My concern is equity, and it cuts in an uncomfortable direction. ‘Let the AI write the code’ sounds liberating, but the students who will still learn the foundation are the ones in schools with teachers who understand the difference between designing and vibing. The students in under-resourced schools are the ones most likely to be handed the tool and told it is enough. If we are not deliberate, ‘AI writes the code’ becomes a mechanism for widening the gap while looking like access. The modeling vocabulary Carlos lists — flowcharts, ERDs, BPMN — is cheap to teach and hard to fake. That is exactly why it belongs in every school, not just the innovative ones.
Practically: keep Scratch for the young ones, add the diagrams as they grow, and yes — absolutely have them ship real things with AI. The mistake schools will make is banning the tool out of fear. The other mistake is handing it over with no structure. Do both at once: make them design it on paper or in a diagram first, then let them build it with AI, then make them explain why it works. The explanation step is the whole game. If they can explain why it works, they learned something. If they cannot, they vibed it, and you caught it.

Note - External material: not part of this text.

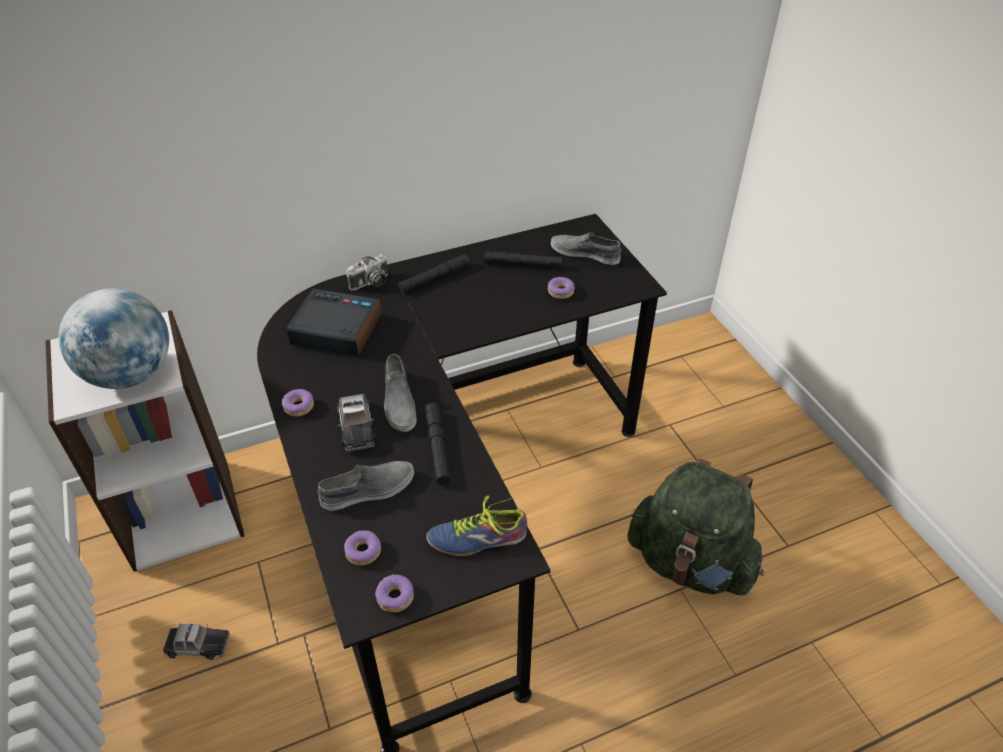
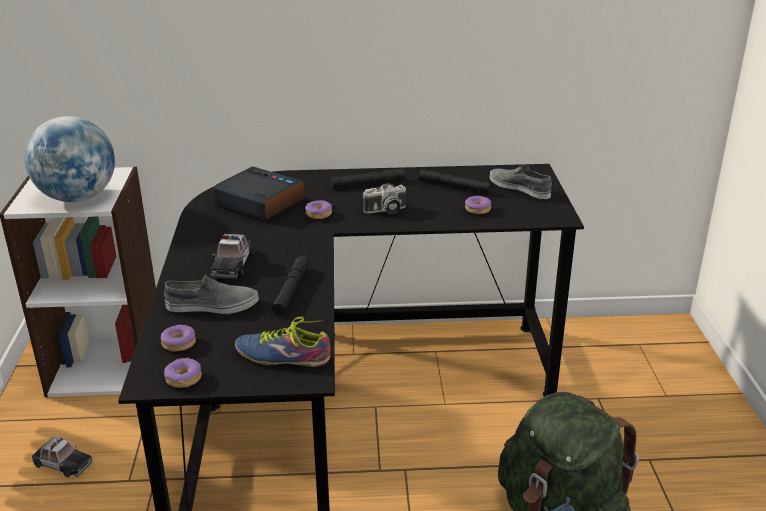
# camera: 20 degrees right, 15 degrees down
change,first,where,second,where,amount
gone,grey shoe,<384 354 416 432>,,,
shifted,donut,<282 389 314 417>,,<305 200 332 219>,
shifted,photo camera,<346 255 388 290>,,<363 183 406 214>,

I taught myself to code at nine and took my last programming course at fourteen, and I am still building on that foundation today. That is not nostalgia — it is evidence. What endured was never the language; it was the structure. So when a school asks me whether to keep teaching coding, I hear a different question underneath it: are we still going to teach children to think in structures, to specify precisely, to imagine and then organize what they imagined? The answer to that question must be yes, and it becomes more true, not less, as the machines get better at the typing. Change the curriculum. Just do not, in changing it, throw away the one thing worth keeping.